**Description of the task**
Set out everything from the line containing "order: Poales" down to the end of the items as a Markdown table with the columns Row and Entry. Number each line and leave out blank lines.

===

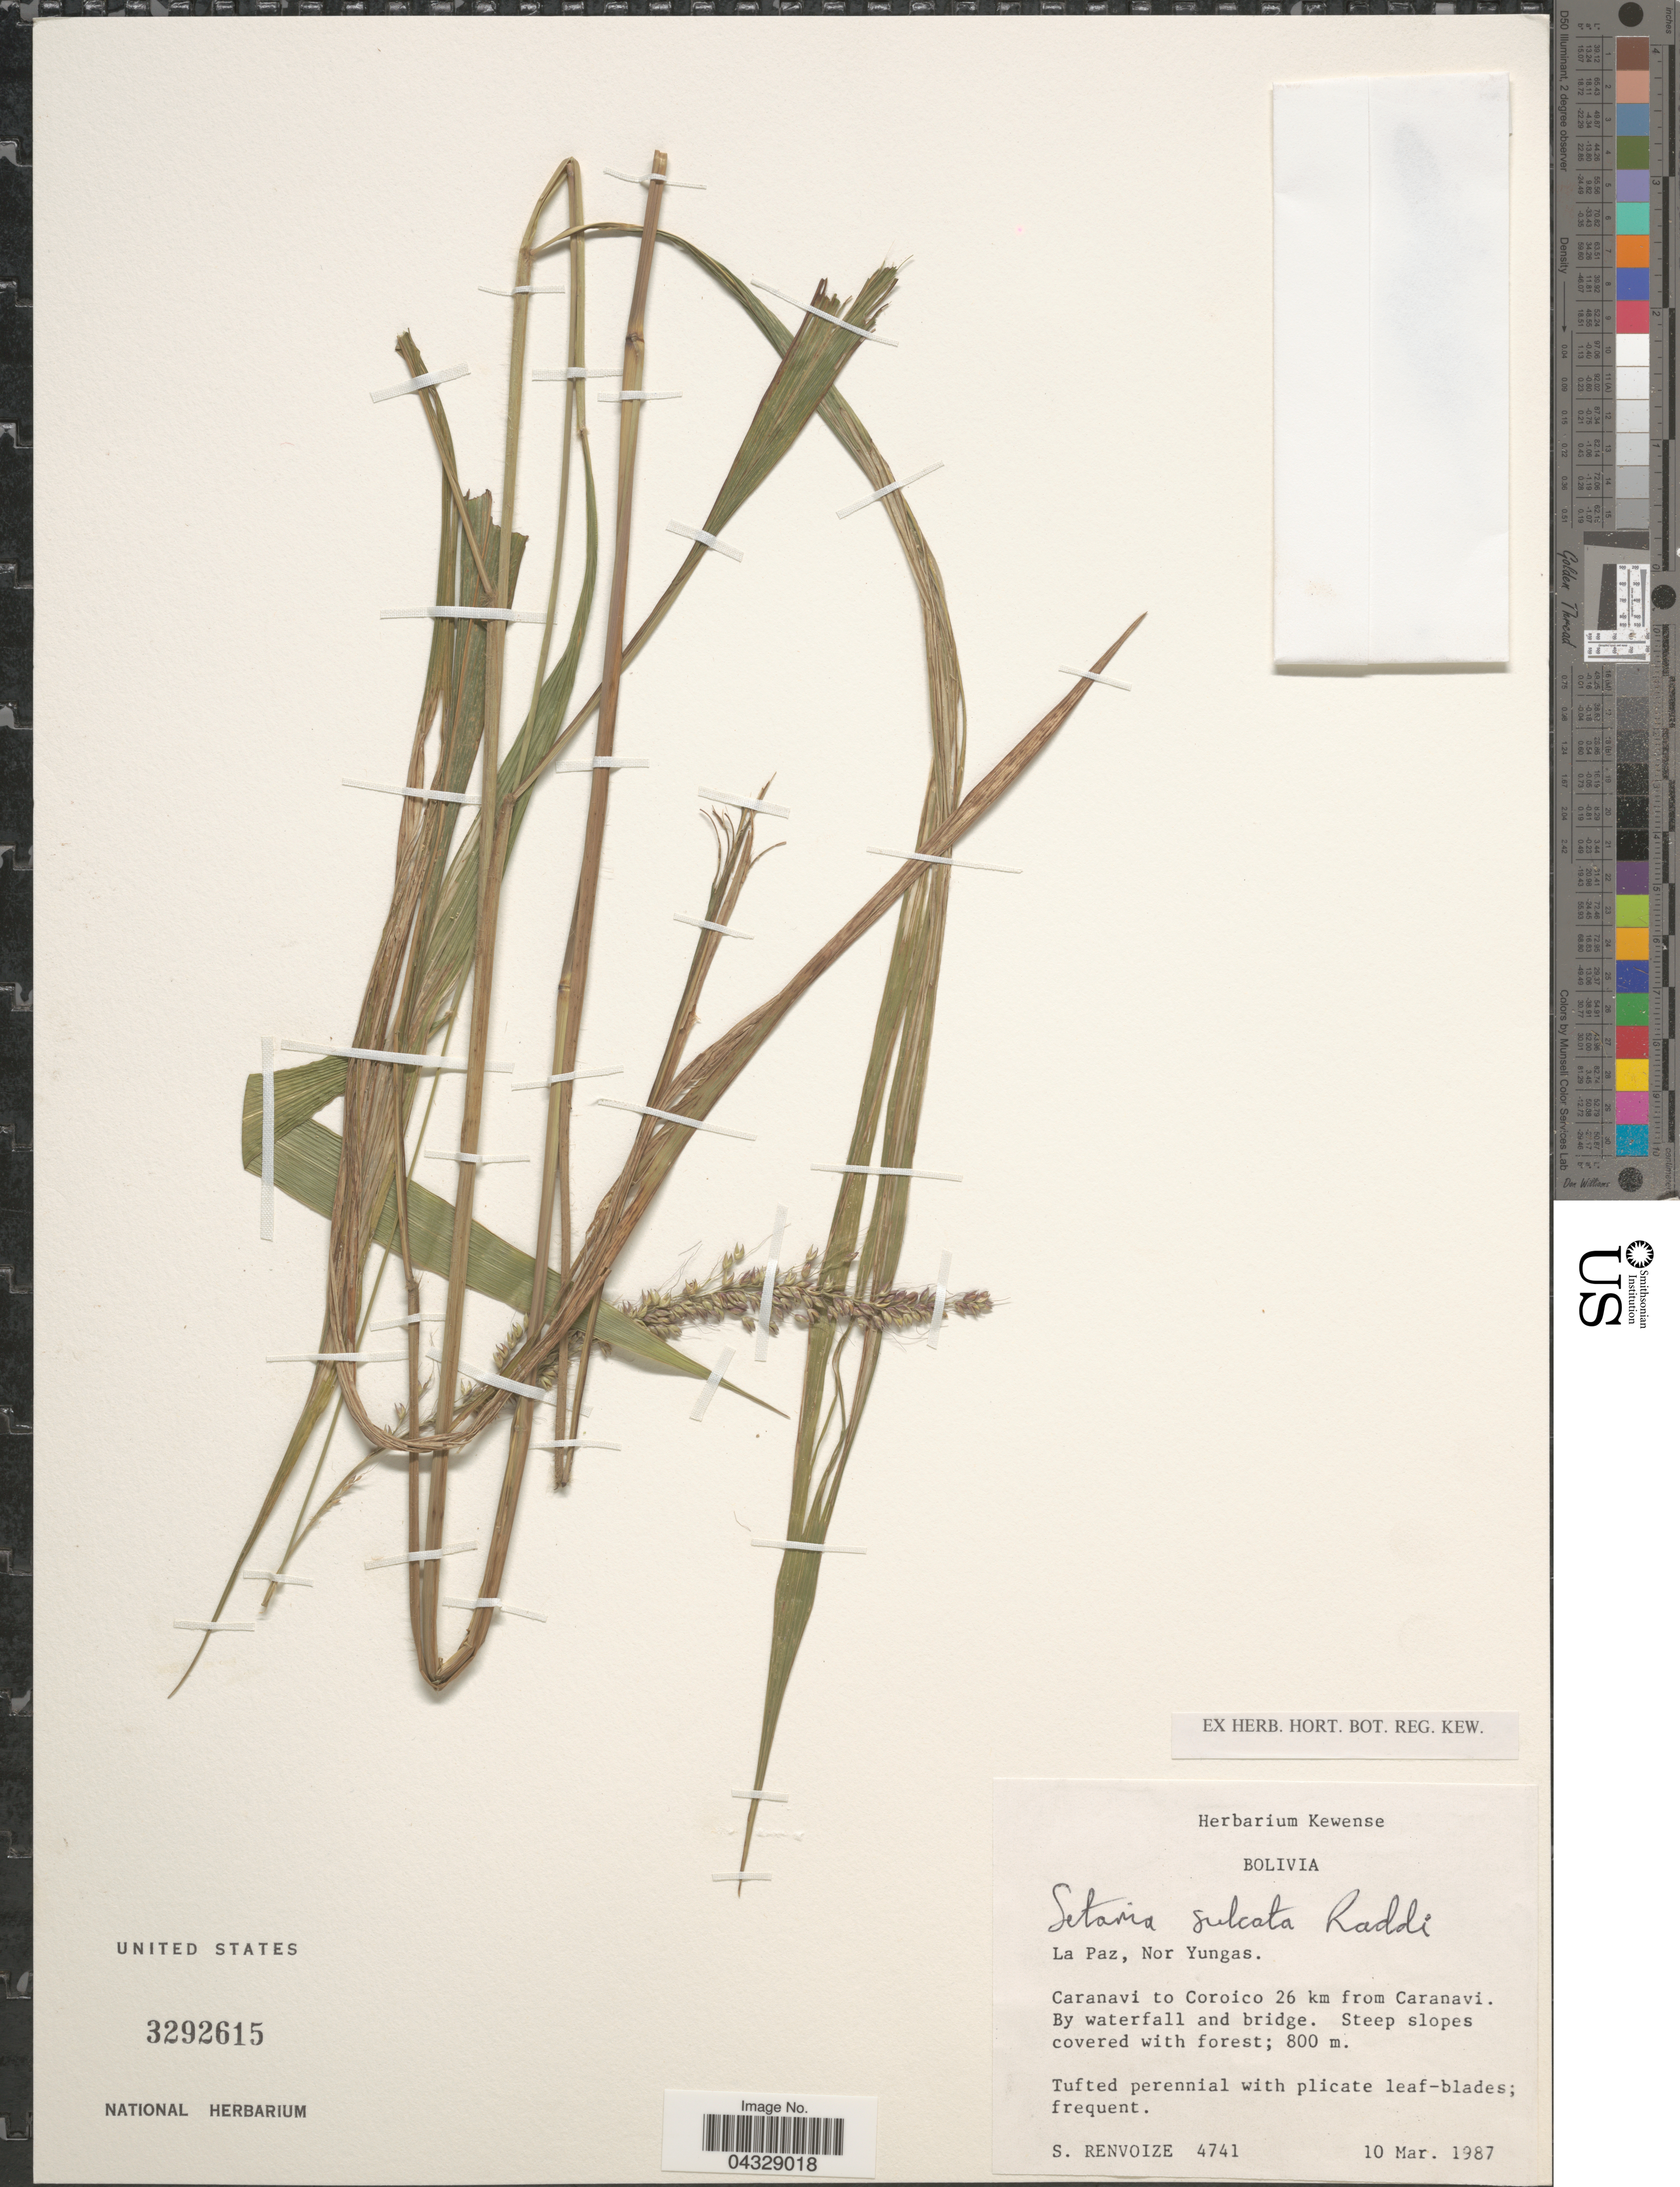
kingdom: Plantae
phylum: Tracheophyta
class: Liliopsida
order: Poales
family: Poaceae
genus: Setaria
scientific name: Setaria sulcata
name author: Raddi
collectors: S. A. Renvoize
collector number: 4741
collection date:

===

**Problem solution**
| Row | Entry |
|---|---|
| 1 | order: Poales |
| 2 | family: Poaceae |
| 3 | genus: Setaria |
| 4 | scientific name: Setaria sulcata |
| 5 | name author: Raddi |
| 6 | collectors: S. A. Renvoize |
| 7 | collector number: 4741 |
| 8 | collection date: |